HTML conversion allows you to leverage familiar web styling techniques for PDF generation.</p>
<h2>Features Demonstrated</h2>
<ul>
<li>Basic text formatting with paragraphs and headings</li>
<li>Custom styling with CSS</li>
<li>Lists (ordered and unordered)</li>
<li>Tables with borders and styling</li>
<li>Image embedding</li>
</ul>
<h2>Ordered List Example</h2>
<ol>
<li>First, create your HTML content</li>
<li>Configure the HTML conversion options</li>
<li>Call the converter function</li>
<li>Save the resulting PDF document</li>
</ol>
<div class="footer">
Generated with printpdf HTML conversion - Page 1
</div>
</body>
</html>
"#;
using this code, pretty much the exact copy/paste of the example (but I have also tried to convert it to the string first and write it into the file afterwards, the results were the same...):
let mut doc = PdfDocument::new("HTML to PDF Example");
let mut warnings = Vec::new();
let mut pages = Vec::new();
let newpages = PdfDocument::from_html(
&html,
&BTreeMap::new(),
&BTreeMap::new(),
&GeneratePdfOptions::default(),
&mut Vec::new(),
);
pages.append(&mut newpages.unwrap_or_default().pages);
// Add the pages to the document
doc.with_pages(pages);
// Save the PDF to a file
let bytes = doc.save(&PdfSaveOptions::default(), &mut warnings);
for warning in warnings {
println!("{}", warning.msg);
}
std::fs::write("./html_example.pdf", bytes).unwrap();
The HTML itself should look something like this:
But the .pdf that I have received looks like this, it's quite a gibberish to say at least...

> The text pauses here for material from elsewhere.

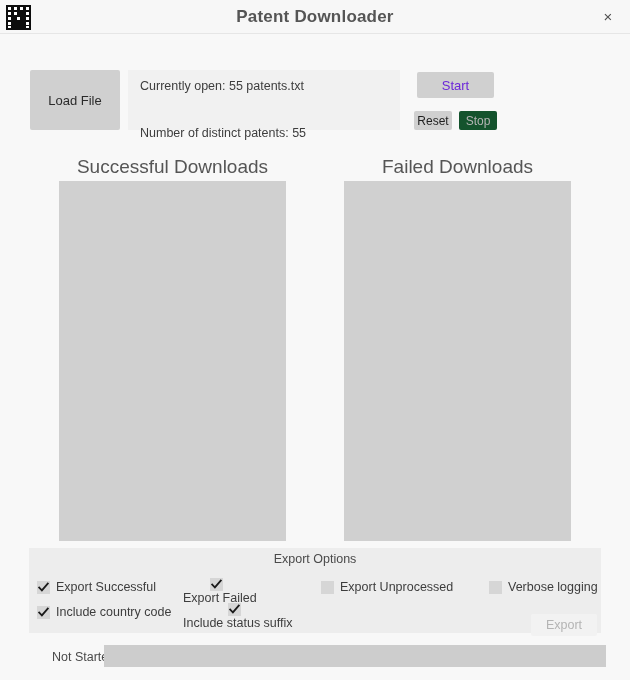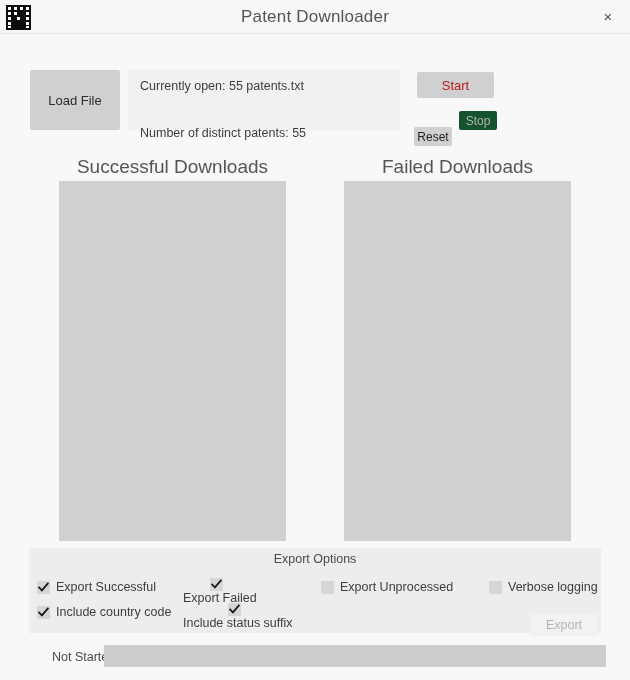"Patent Downloader" .title-text { font-weight: normal -> bold }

It almost looks like it would work, but for some reason, it ignores leading completely, it just puts everything to 1 line.
Am I missing something? If it helps, I am using Windows and Rust/Cargo 1.86.0
No, I noted in the README that it's very experimental. By "very experimental" I basically mean, it parses the (X)HTML (at least that works), but it's not really usable. But at least the API stub is there. I didn't have time for the 0.8 release to implement this, so I delayed it to 0.9.
It is that way is because the underlying HTML layout solver is a massive piece of work, i.e. in order to put the HTML into the PDF, I first need to solve the positions, fonts, images, etc. and then translate it to PDF operations: that is done by azul-layout, which has reftests here: https://azul.rs/reftest - HTML layout solving is very complex.
You are not missing anything, it's just broken. What you're seeing is a "start", my goal was to get it to be "usable for invoices" and that's about it. Real HTML layout solving would be a massive effort.
Aha, Okay I see... I was working with the assumption that what is included in the examples is already in somewhat working condition, but perhaps I got ahead of myself...
I will see what I can do for my use case until then. But thanks for the fast response!